The first step would be to open an account with your helpful broker and make an preliminary deposit.  Otherwise, if you feel comfortable, you can establish an account at a self-trading site like Scottrade.  Obviously you need to keep in mind that self-trading businesses offer no guidance, and little to no assistance. Any stock trading education that you require will have to be acquired from a different supplier.

For purposes of illustration, we’ll start with a make believe thousand dollars.

1.We’ll use 3M as an illustration.  You indicate your interest to your stockbroker, who looks up 3M (MMM).  He punches MMM into his quote request program and requests the present market price (supplied by the New York Stock Exchange) which is $81.18. He makes clear to you that at $81.18, your $1,000 will purchase 12 shares, with a bit left over

2.You put in place a bid with your broker for 10 shares at the current market price.  Your broker will bill you something in the neighborhood of $30 (does that seem disproportionate to you?). Your broker will then enter the order, and after that he’ll determine the exact price you will be charged for those 12 shares.  Here is the math: 12 (the number of shares) times $81.18 (the present price for the shares on the open market) for a total of $974.16, plus $30 (the broker’s fee, do not forget he’s got to eat too), for a grand total of $1004.16.
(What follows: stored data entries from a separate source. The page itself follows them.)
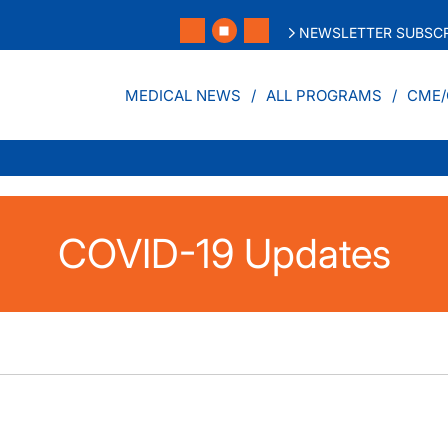
NEWSLETTER SUBSCR
MEDICAL NEWS
ALL PROGRAMS
CME/
COVID-19 Updates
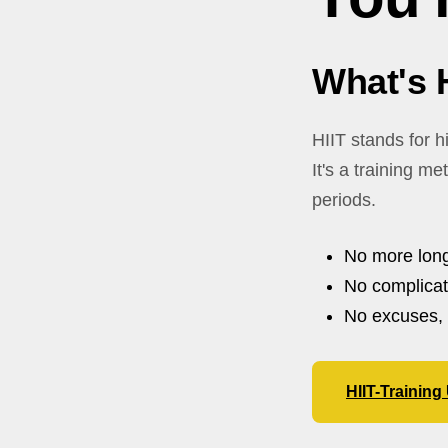
What's 
HIIT stands for hi
It's a training m
periods.
No more long
No complica
No excuses, 
HIIT-Trainin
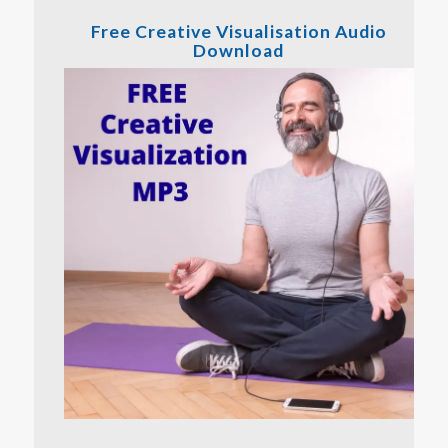
Free Creative Visualisation Audio
Download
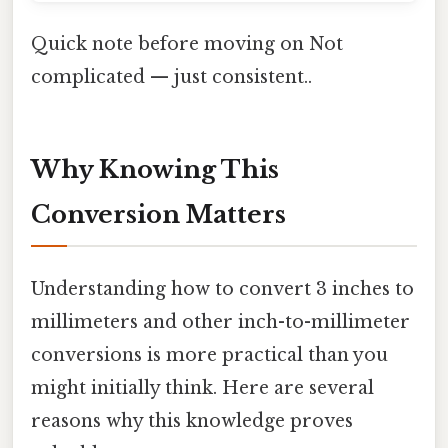
Quick note before moving on Not
complicated — just consistent..
Why Knowing This
Conversion Matters
Understanding how to convert 3 inches to
millimeters and other inch-to-millimeter
conversions is more practical than you
might initially think. Here are several
reasons why this knowledge proves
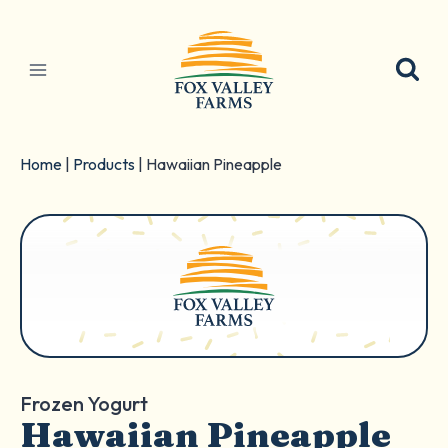
Skip
to
content
Home
|
Products
|
Hawaiian Pineapple
Frozen Yogurt
Hawaiian Pineapple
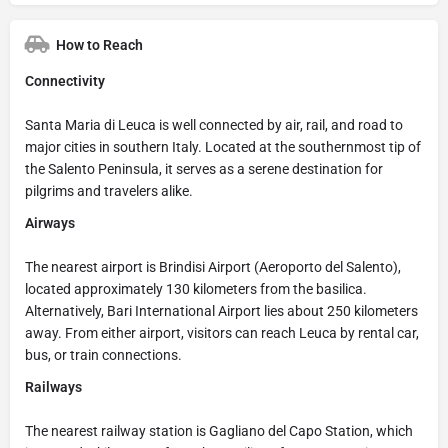
How to Reach
Connectivity
Santa Maria di Leuca is well connected by air, rail, and road to
major cities in southern Italy. Located at the southernmost tip of
the Salento Peninsula, it serves as a serene destination for
pilgrims and travelers alike.
Airways
The nearest airport is Brindisi Airport (Aeroporto del Salento),
located approximately 130 kilometers from the basilica.
Alternatively, Bari International Airport lies about 250 kilometers
away. From either airport, visitors can reach Leuca by rental car,
bus, or train connections.
Railways
The nearest railway station is Gagliano del Capo Station, which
3.At this point the real fun begins.  Mysteriously, your broker magically finds someone prepared to give up his shares at the present market price of 81.18. Your broker will then debit your account of the necessary funds and send it to the seller. Obviously your broker also takes his $30 fee out of your account as well. It’s as uncomplicated as that!  You have executed your very first transaction, with a minimal amount of stock trading education under your belt.

4.The next day, 3M shares go up to $82.18. Cool…you just made twelve bucks!  Needless to say this really is a paper gain at this point.  You do not really have the dough in your pocket, and you do not need to pay taxes on it as yet.
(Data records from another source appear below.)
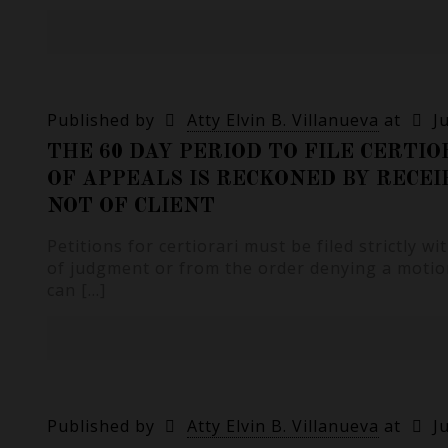
Published by
Atty Elvin B. Villanueva
at
J
THE 60 DAY PERIOD TO FILE CERTI
OF APPEALS IS RECKONED BY RECEI
NOT OF CLIENT
Petitions for certiorari must be filed strictly wi
of judgment or from the order denying a motio
can
[…]
Published by
Atty Elvin B. Villanueva
at
J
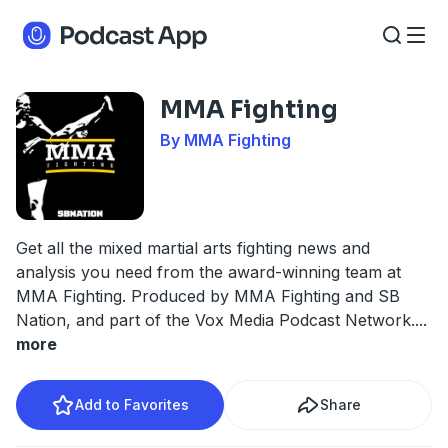
MMA Fighting
By MMA Fighting
Get all the mixed martial arts fighting news and
analysis you need from the award-winning team at
MMA Fighting. Produced by MMA Fighting and SB
Nation, and part of the Vox Media Podcast Network.
...
more
Add to Favorites
Share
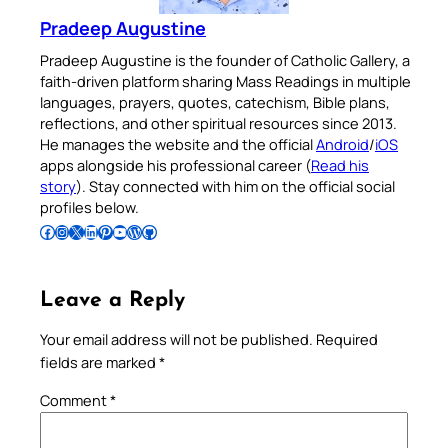
Pradeep Augustine
Pradeep Augustine is the founder of Catholic Gallery, a
faith-driven platform sharing Mass Readings in multiple
languages, prayers, quotes, catechism, Bible plans,
reflections, and other spiritual resources since 2013.
He manages the website and the official
Android
/
iOS
apps alongside his professional career (
Read his
story
). Stay connected with him on the official social
profiles below.
Follow Pradeep on Facebook
Follow Pradeep on Instagram
Follow Pradeep on X
Follow Pradeep on LinkedIn
Follow Pradeep on Pinterest
Subscribe to Pradeep’s Youtube Channel
Follow Pradeep on WordPress
Follow Pradeep on GitHub
Leave a Reply
Your email address will not be published.
Required
fields are marked
*
Comment
*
5.One week afterwards you decide to offer your position in 3M after noticing another increase in stock price. You put in a sell order at market ($83.18).

6.Once again your broker performs a miracle.  He discovers a purchaser for your stock  at the present price, and wraps up the sale to them. The transaction netted $998.16 for your stock, but you do not receive that much. In actuality, your broker gets to take another $30 out of your account.  As it turns out, you’ll end up getting $968.16 in your account a few days later.

7.OK, now it is time to tally up the score. Your stock appreciated in worth while you kept it, so you ought to be realizing a decent profit for efforts. Unfortunately, the profits are nonexistent.  Your initial investment of $1,004.16 turned into a balance of $968.16. Plainly you need additional stock trading education!

8.Fast forward to April 15 of the subsequent year. There may be some good news taken from this recent loss. There is a short-term capital reduction of $36 as a consequence of your preliminary adventure in the world of stock market investing. You can most likely deduct the loss from your gross earnings, depending upon your present situation.  It’s advisable to seek guidance from a tax expert on this subject.

Hopefully this article clears up any misunderstandings on the basics of stock trades and the benefit of stock trading education.

Summary:  You should think about buying and selling larger quantities of shares per transaction.

As a comparison, lets observe what would have occurred had you bought a bigger amount of shares.  Suppose you purchased 50 shares of 3M at the the same price of $81.18 and sold them at $83.18.  Rather than losing money on the deal, you’ll pocket a gain of $70.  Obviously this shows that commissions are a big burden to the little investor.  However, if purchasing large numbers of shares just does not fit in your price range, then possibly you should consider alternatives.  Either no-load mutual funds or direct investment plans (DRIPs) would be beneficial alternatives.  Nevertheless, that’s a debate for another day.